Friday starts warm and muggy across most of Connecticut, with air temperatures and dewpoints in the 70s and patchy fog fading within a few hours of sunrise. A cold front moves through later today, and that brings a chance for isolated storms late this afternoon through the evening hours.
Those storms are expected to be few in number, but they could still be a bit strong, with downpours and lightning, and some could be severe. The rest of the week ends seasonably warm and humid, but the pattern turns much drier behind the front for Saturday and Sunday.
Connecticut Friday forecast
The timing matters for anyone planning to be outdoors after work or school, because the storm window is tied to the late-afternoon and evening hours rather than the morning. The cold front is the change point in the setup: before it passes, the air stays sticky; after it moves through, the weekend is expected to settle into seasonable temperatures with much less humidity.
That setup leaves the main risk focused on brief bursts of heavy rain and lightning, not a long-lasting round of storms. Readers across Connecticut should treat the second half of the day as the more active period, especially in the hours leading into evening.
Saturday and Sunday
Behind the front, the weekend is expected to look dry, with temperatures seasonable both Saturday and Sunday. Mugginess is not expected to be much of a factor at all, and the new week is expected to start dry and bright before turning warmer and muggier again.

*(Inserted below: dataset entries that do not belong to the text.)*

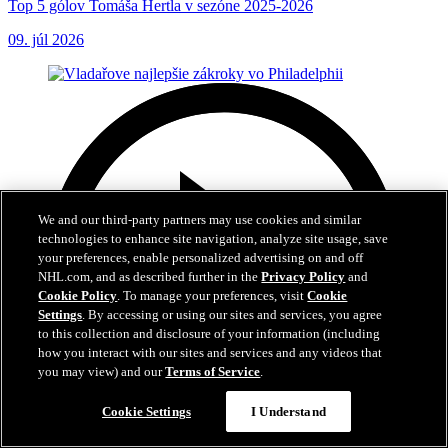
Top 5 gólov Tomáša Hertla v sezóne 2025-2026
09. júl 2026
We and our third-party partners may use cookies and similar
technologies to enhance site navigation, analyze site usage, save
your preferences, enable personalized advertising on and off
NHL.com, and as described further in the
Privacy Policy
and
Cookie Policy
. To manage your preferences, visit
Cookie
Settings
. By accessing or using our sites and services, you agree
to this collection and disclosure of your information (including
how you interact with our sites and services and any videos that
you may view) and our
Terms of Service
.
Cookie Settings
I Understand
6:01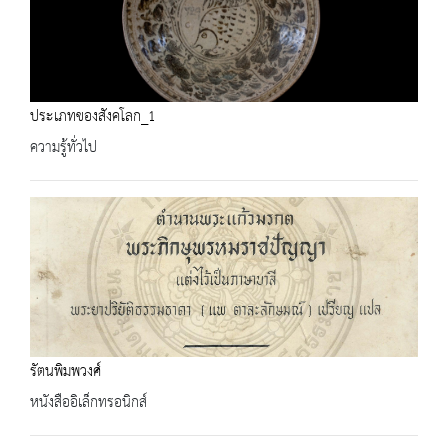
ประเภทของสังคโลก_1
ความรู้ทั่วไป
รัตนพิมพวงศ์
หนังสืออิเล็กทรอนิกส์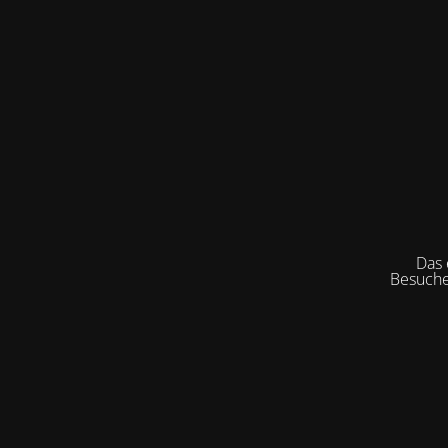
Das e
Besuche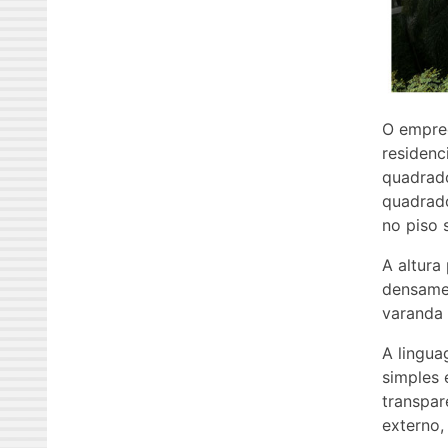
O empree
residenc
quadrado
quadrado
no piso 
A altura
densame
varanda 
A lingua
simples 
transpar
externo,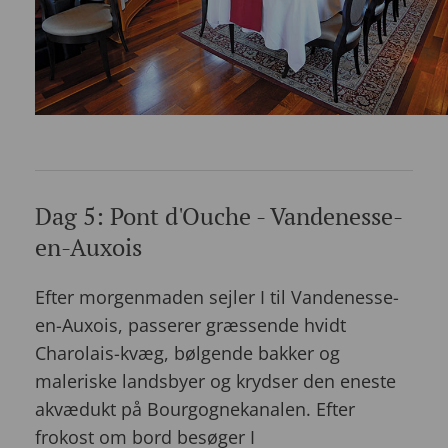
Dag 5: Pont d'Ouche - Vandenesse-
en-Auxois
Efter morgenmaden sejler I til Vandenesse-
en-Auxois, passerer græssende hvidt
Charolais-kvæg, bølgende bakker og
maleriske landsbyer og krydser den eneste
akvædukt på Bourgognekanalen. Efter
frokost om bord besøger I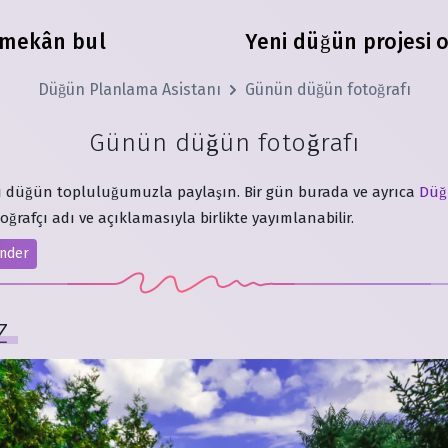
 mekân bul
Yeni düğün projesi 
Düğün Planlama Asistanı
Günün düğün fotoğrafı
Günün düğün fotoğrafı
zı düğün topluluğumuzla paylaşın. Bir gün burada ve ayrıca
Düğ
oğrafçı adı ve açıklamasıyla birlikte yayımlanabilir.
önder
z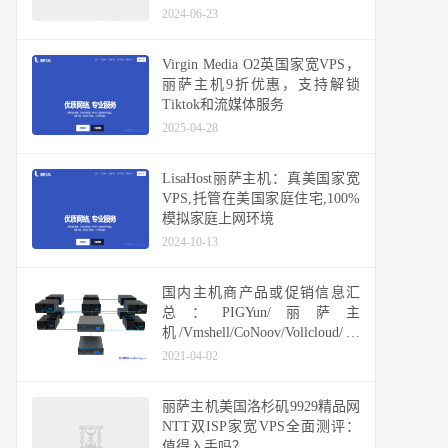
vps,香港/日本/新加坡/美国/台湾/
2024-06-23
英国
Virgin Media O2英国家宽VPS，
丽萨主机9折优惠，支持解锁
Tiktok和流媒体服务
2025-04-28
LisaHost丽萨主机：真美国家宽
VPS,托管在美国家庭住宅,100%
模拟家庭上网环境
2024-10-13
国内主机商产品或促销信息汇
总：PIGYun/丽萨主
机/Vmshell/CoNoov/Vollcloud/快
快网络/六六云/易探云/云米科技
2021-04-02
丽萨主机美国洛杉矶9929精品网
NTT双ISP家宽VPS全面测评：
值得入手吗？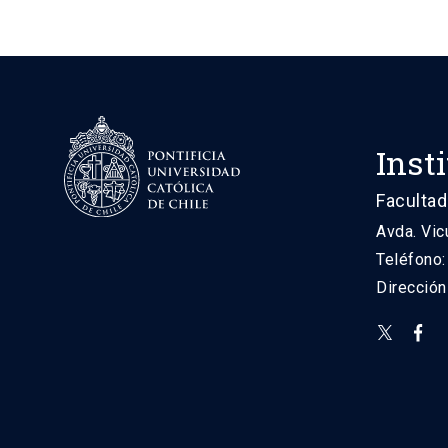
Inst
Facultad
Avda. Vic
Teléfono
Direcció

By midweek, temperatures are expected to climb back near or above 90 and feel hotter because of the humidity, which would put the state back into a more summer-like stretch. If three consecutive days reach at or above 90, that would be the third heat wave of 2026.
Friday and July 4th
The forecast comes after a busy stretch that included severe storms on the evening of July 4th, when a severe thunderstorm watch covered the state and the first warnings came in the evening hours. A rogue cell ahead of the line dropped large hail and damaging wind gusts, with golf ball-sized hail reported in Forestville and Bristol and gusts reaching 80 mph.

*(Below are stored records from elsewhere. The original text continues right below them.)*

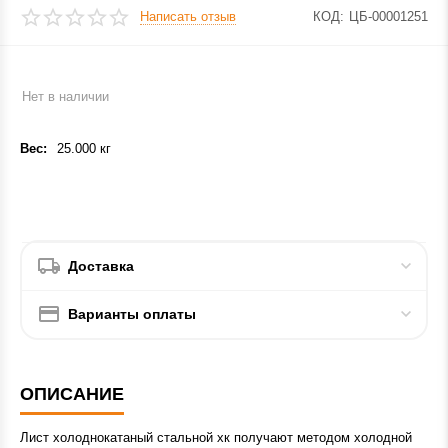
Написать отзыв
КОД:
ЦБ-00001251
Нет в наличии
Вес:
25.000 кг
Доставка
Варианты оплаты
ОПИСАНИЕ
Лист холоднокатаный стальной хк получают методом холодной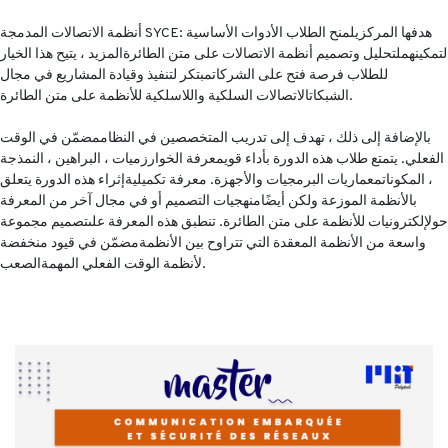
أنظمة الاتصالات المدمجة SYCE: هدفها المركزيلمنح الطلاب الأدوات الأساسية
لتمكينهملتحليل وتصميم أنظمة الاتصالات على متن الطائرةالمزيد ، يتيح هذا الخيار
للطلاب فرصة فتح على الشركاتمبتكر لتنفيذ وقيادة المشاريع في مجال
الشبكاتالاتصالات السلكية واللاسلكية للأنظمة على متن الطائرة.
بالإضافة إلى ذلك ، تهدف إلى تدريب المتخصصين في النظاممضمّن في الوقت
الفعلي. يتمتع طلاب هذه الدورة بأداء قويمعرفة الخوارزميات ، البراهين ، النمذجة
، المكوناتمعماريات البرمجيات والأجهزة. معرفة تكميليةإثراء هذه الدورة يتعلق
بالأنظمة الموزعة ولكن أيضًامنهجيات التصميم أو في مجال آخر من المعرفة
حولإلكترونيات للأنظمة على متن الطائرة. تنطبق هذه المعرفة علىتصميم مجموعة
واسعة من الأنظمة المعقدة التي تتراوح بين الأنظمةمضمّن في قيود منخفضة
لأنظمة الوقت الفعلي المهمةالصعب.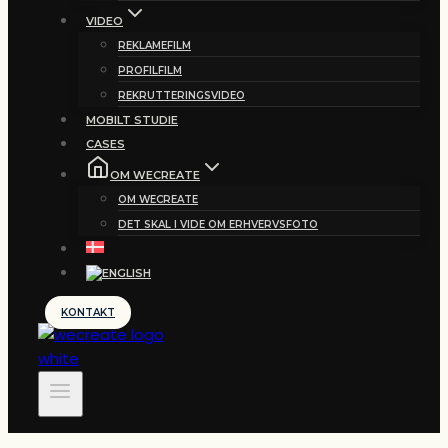
VIDEO
REKLAMEFILM
PROFILFILM
REKRUTTERINGSVIDEO
MOBILT STUDIE
CASES
OM WECREATE
OM WECREATE
DET SKAL I VIDE OM ERHVERVSFOTO
KONTAKT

Many towns reported downed trees and power lines, and Torrington, Harwinton and Madison were among the hardest hit. Outages peaked at over 100,000 between UI and Eversource, and the storms moved from west to east.

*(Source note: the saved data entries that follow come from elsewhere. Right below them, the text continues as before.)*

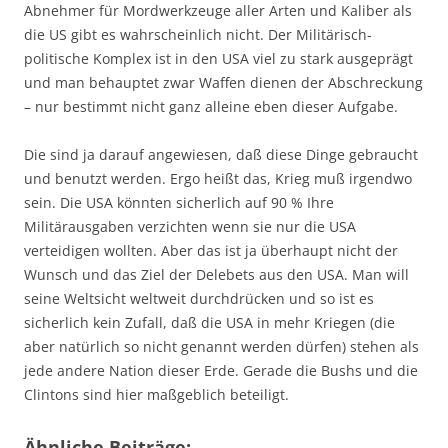
Abnehmer für Mordwerkzeuge aller Arten und Kaliber als
die US gibt es wahrscheinlich nicht. Der Militärisch-
politische Komplex ist in den USA viel zu stark ausgeprägt
und man behauptet zwar Waffen dienen der Abschreckung
– nur bestimmt nicht ganz alleine eben dieser Aufgabe.
Die sind ja darauf angewiesen, daß diese Dinge gebraucht
und benutzt werden. Ergo heißt das, Krieg muß irgendwo
sein. Die USA könnten sicherlich auf 90 % Ihre
Militärausgaben verzichten wenn sie nur die USA
verteidigen wollten. Aber das ist ja überhaupt nicht der
Wunsch und das Ziel der Delebets aus den USA. Man will
seine Weltsicht weltweit durchdrücken und so ist es
sicherlich kein Zufall, daß die USA in mehr Kriegen (die
aber natürlich so nicht genannt werden dürfen) stehen als
jede andere Nation dieser Erde. Gerade die Bushs und die
Clintons sind hier maßgeblich beteiligt.
Ähnliche Beiträge:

Later in the month, another wet spell brought flooding concerns when showers began on Sunday, July 5th, then intensified overnight into Monday, July 6th. Parts of Fairfield county received over 5 inches of rain, Danbury logged 5.91 inches, and the Still River at Brookfield reached the moderate flood stage.
The short-term question now is not whether the whole day turns stormy, but how many parts of Connecticut catch one of the isolated storms later today. The forecast leaves the strongest chance for disruption in a narrow window, then gives the state a dry weekend to reset before humidity builds again.